Solution: (a) A chemical equation is balanced in the sense that the number of atoms of each element is the same on both sides of the equation. A chemical reaction merely alters the original combinations of atoms. In a nuclear reaction, elements may be transmuted. Thus, the number of atoms of each element is not necessarily conserved in a nuclear reaction. However, the number of protons and the number of neutrons are both separately conserved in a nuclear reaction. [Actually, even this is not strictly true in the realm of very high energies – what is strictly conserved is the total charge and total ‘baryon number’. We need not pursue this matter here.] In nuclear reactions (e.g., Eq. 13.10), the number of protons and the number of neutrons are the same on the two sides of the equation.
(b) We know that the binding energy of a nucleus gives a negative contribution to the mass of the nucleus (mass defect). Now, since proton number and neutron number are conserved in a nuclear reaction, the total rest mass of neutrons and protons is the same on either side of a reaction. But the total binding energy of nuclei on the left side need not be the same as that on the right hand side. The difference in these binding energies appears as energy released or absorbed in a nuclear reaction. Since binding energy contributes to mass, we say that the difference in the total mass of nuclei on the two sides get converted into energy or vice-versa. It is in these sense that a nuclear reaction is an example of mass-energy interconversion.
(c) From the point of view of mass-energy interconversion, a chemical reaction is similar to a nuclear reaction in principle.

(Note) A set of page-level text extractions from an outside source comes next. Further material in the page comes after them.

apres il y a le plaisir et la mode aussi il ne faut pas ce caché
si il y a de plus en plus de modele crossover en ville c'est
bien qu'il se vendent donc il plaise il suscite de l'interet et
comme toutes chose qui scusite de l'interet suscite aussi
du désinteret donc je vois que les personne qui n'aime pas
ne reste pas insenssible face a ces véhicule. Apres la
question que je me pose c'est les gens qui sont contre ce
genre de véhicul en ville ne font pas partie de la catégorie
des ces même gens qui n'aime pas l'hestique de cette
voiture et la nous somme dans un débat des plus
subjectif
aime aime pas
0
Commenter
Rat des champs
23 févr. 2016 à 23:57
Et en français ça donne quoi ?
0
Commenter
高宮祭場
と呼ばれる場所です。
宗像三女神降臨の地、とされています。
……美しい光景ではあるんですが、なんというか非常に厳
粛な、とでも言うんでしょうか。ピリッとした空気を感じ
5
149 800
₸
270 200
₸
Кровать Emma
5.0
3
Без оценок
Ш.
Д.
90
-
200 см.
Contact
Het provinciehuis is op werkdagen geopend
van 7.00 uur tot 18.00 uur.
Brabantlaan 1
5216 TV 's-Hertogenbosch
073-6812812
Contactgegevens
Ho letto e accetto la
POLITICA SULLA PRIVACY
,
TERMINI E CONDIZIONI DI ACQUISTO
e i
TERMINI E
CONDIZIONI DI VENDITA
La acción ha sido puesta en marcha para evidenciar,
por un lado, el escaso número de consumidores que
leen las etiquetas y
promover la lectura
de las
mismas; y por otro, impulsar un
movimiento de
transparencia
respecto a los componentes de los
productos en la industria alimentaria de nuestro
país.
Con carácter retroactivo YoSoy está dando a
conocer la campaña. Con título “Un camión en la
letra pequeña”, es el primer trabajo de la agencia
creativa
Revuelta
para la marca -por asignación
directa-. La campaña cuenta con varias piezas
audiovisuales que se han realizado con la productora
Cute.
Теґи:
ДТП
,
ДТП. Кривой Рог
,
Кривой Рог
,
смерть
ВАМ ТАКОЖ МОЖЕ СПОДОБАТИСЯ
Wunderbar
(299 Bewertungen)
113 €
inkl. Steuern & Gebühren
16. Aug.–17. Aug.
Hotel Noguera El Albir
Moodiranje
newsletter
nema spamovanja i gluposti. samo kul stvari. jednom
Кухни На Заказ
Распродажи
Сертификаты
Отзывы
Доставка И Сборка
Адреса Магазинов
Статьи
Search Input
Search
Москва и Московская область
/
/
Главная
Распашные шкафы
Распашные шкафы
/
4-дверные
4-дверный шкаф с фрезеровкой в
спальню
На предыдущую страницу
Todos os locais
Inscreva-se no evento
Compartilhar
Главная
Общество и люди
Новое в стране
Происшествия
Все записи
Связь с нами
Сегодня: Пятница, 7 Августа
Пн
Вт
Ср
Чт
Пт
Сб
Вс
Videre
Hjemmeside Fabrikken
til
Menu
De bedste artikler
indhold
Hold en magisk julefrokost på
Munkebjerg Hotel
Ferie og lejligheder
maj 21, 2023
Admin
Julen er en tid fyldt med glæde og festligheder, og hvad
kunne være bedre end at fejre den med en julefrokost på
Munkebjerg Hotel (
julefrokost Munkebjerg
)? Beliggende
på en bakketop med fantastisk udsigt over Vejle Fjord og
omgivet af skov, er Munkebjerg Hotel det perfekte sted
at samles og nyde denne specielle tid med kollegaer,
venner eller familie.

The energy released or absorbed in a chemical reaction can be traced to the difference in chemical (not nuclear) binding energies of atoms and molecules on the two sides of a reaction. Since, strictly speaking, chemical binding energy also gives a negative contribution (mass defect) to the total mass of an atom or molecule, we can equally well say that the difference in the total mass of atoms or molecules, on the two sides of the chemical reaction gets converted into energy or vice-versa. However, the mass defects involved in a chemical reaction are almost a million times smaller than those in a nuclear reaction. This is the reason for the general impression, (which is incorrect) that mass-energy interconversion does not take place in a chemical reaction.